Sur la demande formée par Michel X..., tendant à obtenir la réparation des dommages causés par le gibier à ses récoltes, conformément aux dispositions de l'article R 226-22 du code rural, le tribunal d'instance d'ORLÉANS a, par jugement du 7 juin 2007, condamné, sous le bénéfice de l'exécution provisoire, la FÉDÉRATION DÉPARTEMENTALE DES CHASSEURS DU LOIRET à lui payer la somme de 11.828 €, à titre de dommages et intérêts, ainsi que celle de 800 € sur le fondement de l'article 700 du code de procédure civile, et a condamné la même aux dépens.
La FÉDÉRATION DÉPARTEMENTALE DES CHASSEURS DU LOIRET a interjeté appel de cette décision.

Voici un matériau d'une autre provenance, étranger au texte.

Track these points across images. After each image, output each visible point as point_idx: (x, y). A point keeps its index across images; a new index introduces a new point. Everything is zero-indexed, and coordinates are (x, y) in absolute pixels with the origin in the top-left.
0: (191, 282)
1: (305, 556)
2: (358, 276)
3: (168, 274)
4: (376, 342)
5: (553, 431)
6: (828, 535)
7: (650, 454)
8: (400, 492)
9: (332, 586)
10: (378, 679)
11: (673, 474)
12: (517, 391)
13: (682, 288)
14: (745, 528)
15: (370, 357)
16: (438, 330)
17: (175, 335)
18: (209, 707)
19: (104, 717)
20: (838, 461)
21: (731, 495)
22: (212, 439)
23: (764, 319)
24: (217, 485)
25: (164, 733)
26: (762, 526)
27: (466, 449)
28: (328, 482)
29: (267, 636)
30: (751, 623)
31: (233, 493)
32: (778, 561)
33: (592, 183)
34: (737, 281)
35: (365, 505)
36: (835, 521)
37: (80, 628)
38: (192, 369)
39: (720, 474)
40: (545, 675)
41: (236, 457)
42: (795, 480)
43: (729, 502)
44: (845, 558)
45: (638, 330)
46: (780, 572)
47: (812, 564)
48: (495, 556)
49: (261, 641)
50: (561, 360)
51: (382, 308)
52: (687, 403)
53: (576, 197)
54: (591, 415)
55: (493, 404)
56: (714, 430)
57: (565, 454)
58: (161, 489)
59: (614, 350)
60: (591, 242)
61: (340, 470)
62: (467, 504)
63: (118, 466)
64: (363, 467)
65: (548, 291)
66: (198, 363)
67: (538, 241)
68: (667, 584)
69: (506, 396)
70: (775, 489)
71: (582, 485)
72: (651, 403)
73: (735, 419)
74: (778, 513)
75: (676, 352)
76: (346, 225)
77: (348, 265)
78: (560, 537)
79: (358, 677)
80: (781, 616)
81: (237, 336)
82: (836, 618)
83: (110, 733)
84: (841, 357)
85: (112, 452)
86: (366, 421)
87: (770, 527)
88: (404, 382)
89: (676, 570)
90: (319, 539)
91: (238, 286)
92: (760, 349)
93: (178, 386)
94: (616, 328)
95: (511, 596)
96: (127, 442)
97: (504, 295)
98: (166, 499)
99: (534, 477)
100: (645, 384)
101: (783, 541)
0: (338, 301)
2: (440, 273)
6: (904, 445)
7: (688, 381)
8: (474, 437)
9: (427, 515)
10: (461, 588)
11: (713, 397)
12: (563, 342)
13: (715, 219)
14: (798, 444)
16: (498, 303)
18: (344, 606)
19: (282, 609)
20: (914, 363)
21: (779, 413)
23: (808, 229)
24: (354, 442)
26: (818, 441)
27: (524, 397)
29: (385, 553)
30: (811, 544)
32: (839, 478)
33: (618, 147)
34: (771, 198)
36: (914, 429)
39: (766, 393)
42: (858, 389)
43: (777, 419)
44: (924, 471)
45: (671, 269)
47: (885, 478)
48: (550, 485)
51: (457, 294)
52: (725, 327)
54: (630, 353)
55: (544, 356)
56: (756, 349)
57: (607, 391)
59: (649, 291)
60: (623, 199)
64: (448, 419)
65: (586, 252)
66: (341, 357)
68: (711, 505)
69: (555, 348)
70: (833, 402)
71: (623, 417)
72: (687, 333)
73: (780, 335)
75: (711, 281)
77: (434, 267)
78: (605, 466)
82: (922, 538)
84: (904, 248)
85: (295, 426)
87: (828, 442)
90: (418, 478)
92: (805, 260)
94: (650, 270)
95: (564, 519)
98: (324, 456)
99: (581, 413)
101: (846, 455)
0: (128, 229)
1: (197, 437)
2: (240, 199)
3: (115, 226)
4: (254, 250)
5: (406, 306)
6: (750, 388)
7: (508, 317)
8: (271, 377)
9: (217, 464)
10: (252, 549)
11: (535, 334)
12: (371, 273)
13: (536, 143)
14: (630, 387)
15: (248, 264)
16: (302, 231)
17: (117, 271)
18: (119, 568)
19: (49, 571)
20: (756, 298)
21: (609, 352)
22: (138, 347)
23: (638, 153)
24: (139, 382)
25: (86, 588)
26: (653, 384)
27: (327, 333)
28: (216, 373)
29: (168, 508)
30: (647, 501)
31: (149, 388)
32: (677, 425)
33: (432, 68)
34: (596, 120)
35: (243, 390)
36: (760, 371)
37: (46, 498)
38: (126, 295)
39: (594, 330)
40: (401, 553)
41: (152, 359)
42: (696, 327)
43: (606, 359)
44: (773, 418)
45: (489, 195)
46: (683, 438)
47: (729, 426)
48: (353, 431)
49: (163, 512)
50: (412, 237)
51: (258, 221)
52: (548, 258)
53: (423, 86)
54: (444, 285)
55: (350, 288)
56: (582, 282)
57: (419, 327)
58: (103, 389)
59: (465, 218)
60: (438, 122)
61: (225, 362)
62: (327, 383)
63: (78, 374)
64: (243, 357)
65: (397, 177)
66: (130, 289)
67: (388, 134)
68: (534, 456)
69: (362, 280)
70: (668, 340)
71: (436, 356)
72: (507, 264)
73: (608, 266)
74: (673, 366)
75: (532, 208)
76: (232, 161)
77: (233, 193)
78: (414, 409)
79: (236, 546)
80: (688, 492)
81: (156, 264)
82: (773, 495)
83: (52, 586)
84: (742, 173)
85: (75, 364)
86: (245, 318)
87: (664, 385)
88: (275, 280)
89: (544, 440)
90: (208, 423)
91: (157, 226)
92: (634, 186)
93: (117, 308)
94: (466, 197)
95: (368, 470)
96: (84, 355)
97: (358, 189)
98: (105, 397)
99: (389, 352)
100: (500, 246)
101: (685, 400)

Aux termes de ses dernières écritures signifiées le 9 mai 2008, elle en poursuit l'infirmation et demande à la cour, statuant à nouveau, de :- déclarer Michel X... irrecevable en ses demandes,subsidiairement,- le débouter de ses prétentions,très subsidiairement,- lui allouer la somme de 5.914 €, à titre de réparation,- condamner Michel X... à lui payer la somme de 1.000 € sur le fondement de l'article 700 du code de procédure civile, - condamner le même aux dépens.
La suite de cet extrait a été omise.